Saturday, January 30, 2010

Blog #2: The Internet and an Engendered Passivity…

The focus of one of our recent class discussions regarded the internet and how it affects how we take up with the world around us, especially in a cognitive sense. After perusing through the myriad of online reflections upon the subject I would like to work out some reflections of my own as they relate to the internet. To me, the internet is still somewhat mysterious…

When I think of the internet, I usually envision it as a massive conglomeration of tangled and twisted wiring. I’m not really sure why I think of the internet in this way, but I do. As I sift (in my thoughts of course) amongst the excessively intertwined mess of cords and cables which provide transit to the stream of ceaselessly pulsing information, I wonder to exactly what fixture is this entire system grounded. Have you ever wondered that? It might help elucidate what exactly I’m talking about if I offer an example. Let’s, for instance, take a house. A house has many rooms and doors and hallways, all spaces through which one may travel when passing through one’s own home. These passages and spaces are fixed in place and provided their grounding from the structure upon which they are established. The firmament and edifice upon which these features are established provide the very foundation for their existence. Let’s apply this same scenario, in an analogous way, to the internet. Upon what do these cords and cables lie? Now I know that there aren’t really cords and cables which compose the “internet” per say (in reality there are actually some cords and cables involved; although culturally, we are increasingly moving in a wireless direction, but that’s another topic), but the illustration helps I think. Anyway, the internet is a streaming compilation of information and data shunted to and fro across our modern digital landscape. However, the question still stands: what supports all of this? Upon what structure does all of the information rest? Does it rest upon the several tens of millions of computers that are connected in tandem across the world? If so, these computers obviously make up an extremely large network, one which is evidently profound and extensive. Who maintains the integrity of this network? Where are the chief junctions which support the network? Who connects these terminals in a successful and efficient manner? What offers ultimate stability to these oftentimes unruly and dissident connections? And this question brings me back, in a rather circular way, to my original question: to what and how exactly is the internet grounded? When I think of the internet long enough, I come to realize exactly how little I actually know about it.
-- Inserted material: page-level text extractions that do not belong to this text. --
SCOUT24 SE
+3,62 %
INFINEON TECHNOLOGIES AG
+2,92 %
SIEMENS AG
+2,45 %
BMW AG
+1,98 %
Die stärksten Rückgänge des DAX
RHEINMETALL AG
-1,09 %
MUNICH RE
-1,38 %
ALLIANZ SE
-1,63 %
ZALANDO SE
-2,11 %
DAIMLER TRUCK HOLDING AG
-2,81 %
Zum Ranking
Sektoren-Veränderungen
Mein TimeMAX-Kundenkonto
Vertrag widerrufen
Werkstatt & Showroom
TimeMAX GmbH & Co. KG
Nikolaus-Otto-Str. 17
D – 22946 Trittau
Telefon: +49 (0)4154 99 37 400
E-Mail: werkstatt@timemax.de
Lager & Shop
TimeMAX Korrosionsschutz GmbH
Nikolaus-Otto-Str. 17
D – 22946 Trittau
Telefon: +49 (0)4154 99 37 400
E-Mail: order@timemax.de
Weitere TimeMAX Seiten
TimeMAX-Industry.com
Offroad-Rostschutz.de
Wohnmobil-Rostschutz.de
I think many times in our modern world we take things for granted to the point of passivity. And I think that humanity has done this generally with a great many things, including the internet. We are so enmeshed in an internet-driven world that we really could care less what exactly the internet is. All of us are a part of an unfathomably huge anomaly in the history of humanity, and for the most part we don’t really know anything about it. We are being passively carried along by an alien creation, a creation which in itself often works to spawn passivity and lethargy. Although I am somewhat wary of Borgmann’s disdain for modern technology, I must agree that we are increasingly drawn away from activity which uses skill and assemblages of proactive behaviors on our part. And I think that the internet may be one reason for this occurrence. I can only imagine how long it will be before our society trades the supermarket in for an internet-supported food market. I mean, think about it. By our standards today, the Nintendo Entertainment System is nearly a relic, one replaced by massive online multiplayer games and games which capitalize on the communal aspects of the internet. Fifteen years ago, who would have thought that that would have happened? Therefore, it’s not really that hard to fathom a time when almost all things will be consumed by the internet. Now don’t get me wrong, I appreciate much of what the internet does for humanity and would never wish it away; but with that being said, I will say that we need to work to better understand those things which we interact with on a daily basis (e.g. the internet). This may be the only recourse which routes the further engenderment of a passivity which already plagues humanity.